*** Document extract Section Begins ***

The Girl on the Train was an entertaining thriller. I’m not sure what to tell you about it without giving it away, but it does make you question whether you know the whole true story about anyone you meet. The book might also make you stop drinking. It wasn’t the kind of book to drink while reading a glass of wine as the main character loses large parts of her memory due to alcoholism.
I really enjoyed The Rosie Project. I don’t know how realistic it was (I’m curious to see what my friends who have more experience with Asperger’s think) but it was an entertaining read about a man who starts a Wife Project, a survey to find the perfect wife. Then he decides to help a woman with the Father Project, a project to find her biological father. During the process they form a friendship and share many misunderstandings and hilarious moments.
Science Fiction and Fantasy, a bit of every type
Inescapable. I almost quit reading on page 2 when I read “using my mirror to refresh my lip-gloss”. There was a lot of description of clothing and looks. And the way one of the main character’s accents was done was kind of annoying. And the way the mystery is revealed is pretty artificial. On the plus side, I think, the author took all those awkward high school relationships and bundled them all up and shoved them into this book. While not my kind of book, I did read the whole thing.

*** Document extract Section Ends ***
*** Data records Section Begins ***

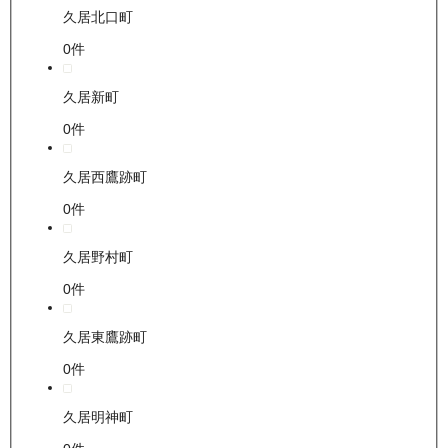
久居北口町
0
件
久居新町
0
件
久居西鷹跡町
0
件
久居野村町
0
件
久居東鷹跡町
0
件
久居明神町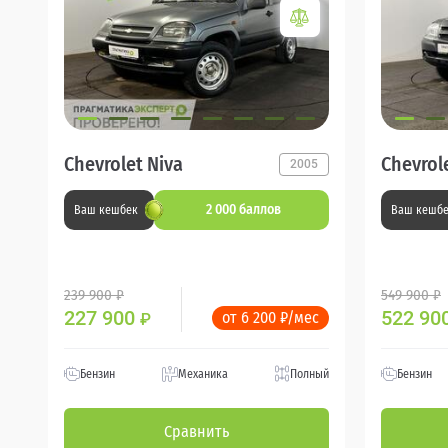
Chevrolet Niva
Chevrol
2005
2 000 баллов
Ваш кешбек
Ваш кешб
239 900 ₽
549 900 ₽
227 900
522 90
от 6 200 ₽/мес
₽
Бензин
Механика
Полный
Бензин
Сравнить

*** Data records Section Ends ***

▸ Exercise requirements
a) Answer these questions about the book reviews:
(i) What project does the man in The Rosie Project start?
(ii) On what page did the reviewer almost quit reading Inescapable?
(iii) Why does the main character of The Girl on the Train lose large parts of her memory?
b) Update the book reviews by rewriting everything from "The Girl on" down to "due to alcoholism.", with "thriller" changed to "novel".

▸ Results for the exercise
a)
(i) A Wife Project, a survey to find the perfect wife.
(ii) Page 2.
(iii) Alcoholism.

b)
The Girl on the Train was an entertaining novel. I’m not sure what to tell you about it without giving it away, but it does make you question whether you know the whole true story about anyone you meet. The book might also make you stop drinking. It wasn’t the kind of book to drink while reading a glass of wine as the main character loses large parts of her memory due to alcoholism.